Responding to the CNBC Article: Educating Asian children in ‘exam factories’ won’t equip them in the world of work
A recent article published by CNBC, titled: “Educating Asian children in ‘exam factories’ won’t equip them in the world of work” raised a very important issue – if the education systems in Asia are not currently designed to prepare our youth for the “real world”, what action can parents take now to fill the “void” in their child’s education? The article highlighted that although countries in Asia have been placing a large emphasis on improving their education rankings, “employers throughout the world report that the education system is not delivering the skills that they need.” In fact in 2015, “more than a third of global companies reported difficulties filling open positions owing to shortages of people with key skills.”

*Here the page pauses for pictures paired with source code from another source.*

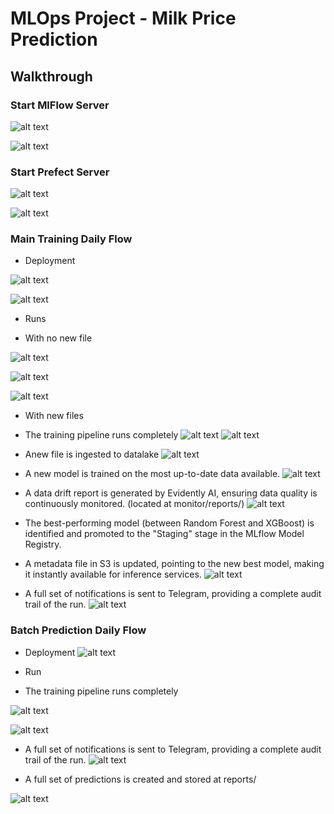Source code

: # MLOps Project - Milk Price Prediction
## Walkthrough

### Start MlFlow Server

![alt text](screenshots/mlflowstart.png)

![alt text](screenshots/mlflow.png)

### Start Prefect Server

![alt text](screenshots/prefect_start.png)

![alt text](screenshots/prefect.png)

### Main Training Daily Flow 

* Deployment

![alt text](screenshots/daily_deploy.png)

![alt text](screenshots/deploy_webui.png)

* Runs

- With no new file

![alt text](screenshots/nofilerun.png)

![alt text](screenshots/nofilewebui.png)

![alt text](screenshots/nofiletg.png)

- With new files

* The training pipeline runs completely
![alt text](screenshots/fullrun_prefect.png)
![alt text](screenshots/full_run_log.png)

* Anew file is ingested to datalake
![alt text](screenshots/s3_ingested.png)

* A new model is trained on the most up-to-date data available.
![alt text](screenshots/mlflow_trained_models.png)

* A data drift report is generated by Evidently AI, ensuring data quality is continuously monitored. (located at monitor/reports/)
![alt text](screenshots/datadrift_report.png)

* The best-performing model (between Random Forest and XGBoost) is identified and promoted to the "Staging" stage in the MLflow Model Registry.
* A metadata file in S3 is updated, pointing to the new best model, making it instantly available for inference services.
![alt text](screenshots/promoted_model.png)

* A full set of notifications is sent to Telegram, providing a complete audit trail of the run.
![alt text](screenshots/full_run_tg.png)


### Batch Prediction Daily Flow 

* Deployment
![alt text](screenshots/batch_deploy.png)

* Run
- The training pipeline runs completely

![alt text](screenshots/batch_run_terminal.png)

![alt text](screenshots/daily_predictions_webui.png)


* A full set of notifications is sent to Telegram, providing a complete audit trail of the run.
![alt text](screenshots/batch_tg.png)

- A full set of predictions is created and stored at reports/

![alt text](screenshots/batch_preds.png)






















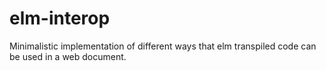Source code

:# elm-interop
Minimalistic implementation of different ways that elm transpiled code can be used in a web document. 
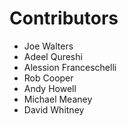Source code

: # Contributors

- Joe Walters
- Adeel Qureshi
- Alession Franceschelli
- Rob Cooper
- Andy Howell
- Michael Meaney
- David Whitney
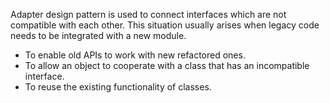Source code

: Adapter design pattern is used to connect interfaces which are not compatible with each other. This situation usually arises when legacy code needs to be integrated with a new module. 

- To enable old APIs to work with new refactored ones.
- To allow an object to cooperate with a class that has an incompatible interface.
- To reuse the existing functionality of classes.

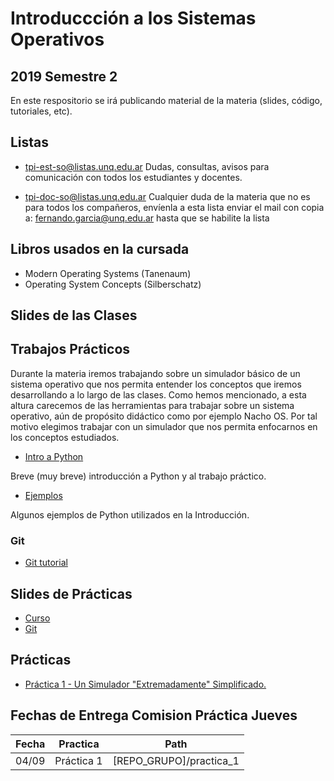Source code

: # Introduccción a los Sistemas Operativos

## 2019 Semestre 2

En este respositorio se irá publicando material de la materia (slides, código, tutoriales, etc).


## Listas

- tpi-est-so@listas.unq.edu.ar
        Dudas, consultas, avisos para comunicación con todos los estudiantes y docentes.

- tpi-doc-so@listas.unq.edu.ar
 Cualquier duda de la materia que no es para todos los compañeros, envíenla a esta lista
 enviar el mail con copia a: fernando.garcia@unq.edu.ar hasta que se habilite la lista


## Libros usados en la cursada

- Modern Operating Systems (Tanenaum)
- Operating System Concepts (Silberschatz)


## Slides de las Clases


## Trabajos Prácticos

Durante la materia iremos trabajando sobre un simulador básico de un sistema operativo que nos permita entender los conceptos que iremos desarrollando a lo largo de las clases. Como hemos mencionado, a esta altura carecemos de las herramientas para trabajar sobre un sistema operativo, aún de propósito didáctico como por ejemplo Nacho OS. Por tal motivo elegimos trabajar con un simulador que nos permita enfocarnos en los conceptos estudiados.

- [Intro a Python](./python/python_intro.md)

Breve (muy breve) introducción a Python y al trabajo práctico.

- [Ejemplos](./python/examples)

Algunos ejemplos de Python utilizados en la Introducción.



### Git

- [Git tutorial](http://rogerdudler.github.io/git-guide/)


## Slides de Prácticas
- [Curso](./practicas/slides/00_curso.pdf)
- [Git](./practicas/slides/00_git.pdf)

## Prácticas
- [Práctica 1 - Un Simulador "Extremadamente" Simplificado.](./practicas/practica_1) 




## Fechas de Entrega Comision Práctica Jueves

| Fecha  | Practica   | Path |
| ------ | --------   | ---------- |
| 04/09  | Práctica 1 |  [REPO_GRUPO]/practica_1 |


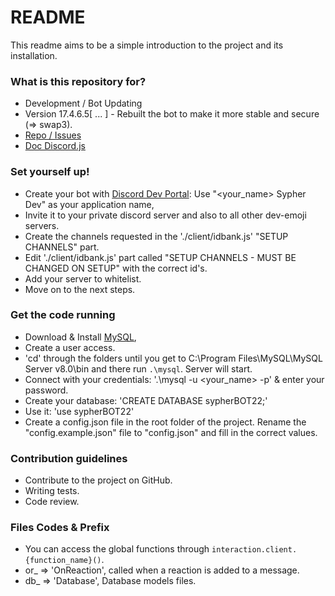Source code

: # README #

This readme aims to be a simple introduction to the project and its installation.

### What is this repository for? ###

* Development / Bot Updating
* Version 17.4.6.5[ <sprint>.<epic>.<us>.<build> ] - Rebuilt the bot to make it more stable and secure (=> swap3).
* [Repo / Issues](https://github.com/Picsor/sypherbot/issues)
* [Doc Discord.js](https://discord.js.org/#/docs/main/stable/general/welcome)

### Set yourself up! ###

* Create your bot with [Discord Dev Portal](https://discord.com/developers/applications): Use "<your_name> Sypher Dev" as your application name,
* Invite it to your private discord server and also to all other dev-emoji servers.
* Create the channels requested in the './client/idbank.js' "SETUP CHANNELS" part.
* Edit './client/idbank.js' part called "SETUP CHANNELS - MUST BE CHANGED ON SETUP" with the correct id's.
* Add your server to whitelist.
* Move on to the next steps.

### Get the code running ###

* Download & Install [MySQL](https://dev.mysql.com/downloads/installer/),
* Create a user access.
* 'cd' through the folders until you get to C:\Program Files\MySQL\MySQL Server v8.0\bin and there run `.\mysql`. Server will start.
* Connect with your credentials: '.\mysql -u <your_name> -p' & enter your password.
* Create your database: 'CREATE DATABASE sypherBOT22;' 
* Use it: 'use sypherBOT22' 
* Create a config.json file in the root folder of the project. Rename the "config.example.json" file to "config.json" and fill in the correct values.

### Contribution guidelines ###

* Contribute to the project on GitHub.
* Writing tests.
* Code review.

### Files Codes & Prefix ###

* You can access the global functions through `interaction.client.{function_name}()`.
* or_ => 'OnReaction', called when a reaction is added to a message.
* db_ => 'Database', Database models files.
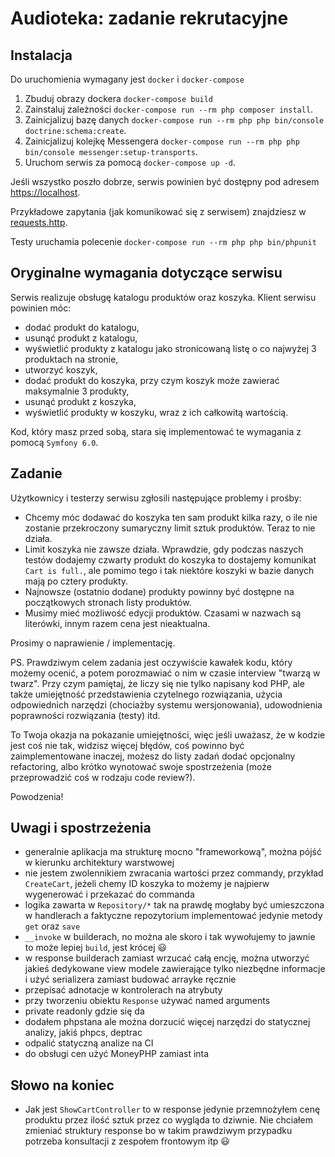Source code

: # Audioteka: zadanie rekrutacyjne

## Instalacja

Do uruchomienia wymagany jest `docker` i `docker-compose`

1. Zbuduj obrazy dockera `docker-compose build`
1. Zainstaluj zależności `docker-compose run --rm php composer install`.
1. Zainicjalizuj bazę danych `docker-compose run --rm php php bin/console doctrine:schema:create`.
1. Zainicjalizuj kolejkę Messengera `docker-compose run --rm php php bin/console messenger:setup-transports`.
1. Uruchom serwis za pomocą `docker-compose up -d`.

Jeśli wszystko poszło dobrze, serwis powinien być dostępny pod adresem 
[https://localhost](https://localhost).

Przykładowe zapytania (jak komunikować się z serwisem) znajdziesz w [requests.http](./requests.http).

Testy uruchamia polecenie `docker-compose run --rm php php bin/phpunit`

## Oryginalne wymagania dotyczące serwisu

Serwis realizuje obsługę katalogu produktów oraz koszyka. Klient serwisu powinien móc:

* dodać produkt do katalogu,
* usunąć produkt z katalogu,
* wyświetlić produkty z katalogu jako stronicowaną listę o co najwyżej 3 produktach na stronie,
* utworzyć koszyk,
* dodać produkt do koszyka, przy czym koszyk może zawierać maksymalnie 3 produkty,
* usunąć produkt z koszyka,
* wyświetlić produkty w koszyku, wraz z ich całkowitą wartością.

Kod, który masz przed sobą, stara się implementować te wymagania z pomocą `Symfony 6.0`.

## Zadanie

Użytkownicy i testerzy serwisu zgłosili następujące problemy i prośby:

* Chcemy móc dodawać do koszyka ten sam produkt kilka razy, o ile nie zostanie przekroczony sumaryczny limit sztuk produktów. Teraz to nie działa.
* Limit koszyka nie zawsze działa. Wprawdzie, gdy podczas naszych testów dodajemy czwarty produkt do koszyka to dostajemy komunikat `Cart is full.`, ale pomimo tego i tak niektóre koszyki w bazie danych mają po cztery produkty. 
* Najnowsze (ostatnio dodane) produkty powinny być dostępne na początkowych stronach listy produktów. 
* Musimy mieć możliwość edycji produktów. Czasami w nazwach są literówki, innym razem cena jest nieaktualna.

Prosimy o naprawienie / implementację.

PS. Prawdziwym celem zadania jest oczywiście kawałek kodu, który możemy ocenić, a potem porozmawiać o nim w czasie interview "twarzą w twarz". Przy czym pamiętaj, że liczy się nie tylko napisany kod PHP, ale także umiejętność przedstawienia czytelnego rozwiązania, użycia odpowiednich narzędzi (chociażby systemu wersjonowania), udowodnienia poprawności rozwiązania (testy) itd. 

To Twoja okazja na pokazanie umiejętności, więc jeśli uważasz, że w kodzie jest coś nie tak, widzisz więcej błędów, coś powinno być zaimplementowane inaczej, możesz do listy zadań dodać opcjonalny refactoring, albo krótko wynotować swoje spostrzeżenia (może przeprowadzić coś w rodzaju code review?).

Powodzenia!

## Uwagi i spostrzeżenia
* generalnie aplikacja ma strukturę mocno "frameworkową", można pójść w kierunku architektury warstwowej
* nie jestem zwolennikiem zwracania wartości przez commandy, przykład `CreateCart`, jeżeli chemy ID koszyka to możemy je najpierw wygenerować i przekazać do commanda
* logika zawarta w `Repository/*` tak na prawdę mogłaby być umieszczona w handlerach a faktyczne repozytorium implementować jedynie metody `get` oraz `save`
* `__invoke` w builderach, no można ale skoro i tak wywołujemy to jawnie to może lepiej `build`, jest krócej 😃
* w response builderach zamiast wrzucać całą encję, można utworzyć jakieś dedykowane view modele zawierające tylko niezbędne informacje i użyć serializera zamiast budować arrayke ręcznie
* przepisać adnotacje w kontrolerach na atrybuty
* przy tworzeniu obiektu `Response` używać named arguments
* private readonly gdzie się da
* dodałem phpstana ale można dorzucić więcej narzędzi do statycznej analizy, jakiś phpcs, deptrac
* odpalić statyczną analize na CI
* do obsługi cen użyć MoneyPHP zamiast inta

## Słowo na koniec
* Jak jest `ShowCartController` to w response jedynie przemnożyłem cenę produktu przez ilość sztuk przez co wygląda to dziwnie. Nie chciałem zmieniać struktury response bo w takim prawdziwym przypadku potrzeba konsultacji z zespołem frontowym itp 😃
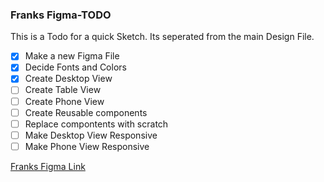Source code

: ### Franks Figma-TODO

This is a Todo for a quick Sketch.
Its seperated from the main Design File.

- [x] Make a new Figma File
- [x] Decide Fonts and Colors
- [x] Create Desktop View
- [ ] Create Table View
- [ ] Create Phone View
- [ ] Create Reusable components
- [ ] Replace compontents with scratch
- [ ] Make Desktop View Responsive
- [ ] Make Phone View Responsive

[Franks Figma Link](https://tinyurl.com/SwipePMFigma)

So what are the “key skills” that employers are looking for? Laszlo Bock, who is in charge of hiring at Google, says that “while good grades don’t hurt” the company is looking for softer skills too: “leadership, humility, collaboration, adaptability and loving to learn and re-learn”.” There are several ways where students can learn to absorb these softer skills – by engaging in volunteer work, getting a job and taking ownership of their role in the company, playing sport etc. to name a few. I am a huge advocate for sport. Sport is fun and especially engaging for youth. In order to be successful, an athlete must take leadership and responsibility for their work ethic and progress.
Humility is a lesson that every athlete learns in his/her career – multiple times – because nobody is perfect. Open collaboration with coaches and the willingness to adapt to different competition scenarios is what defines a successful athlete from a mediocre one. Yes, school is important, but there are many things outside the world of academia that shape an individual and prepare oneself for the “real world”. Sport, and the life skills it instills, is s fantastic way for our youth to pick up their soft skills, which may very well be the “key skills” required for them to succeed in the future workplace.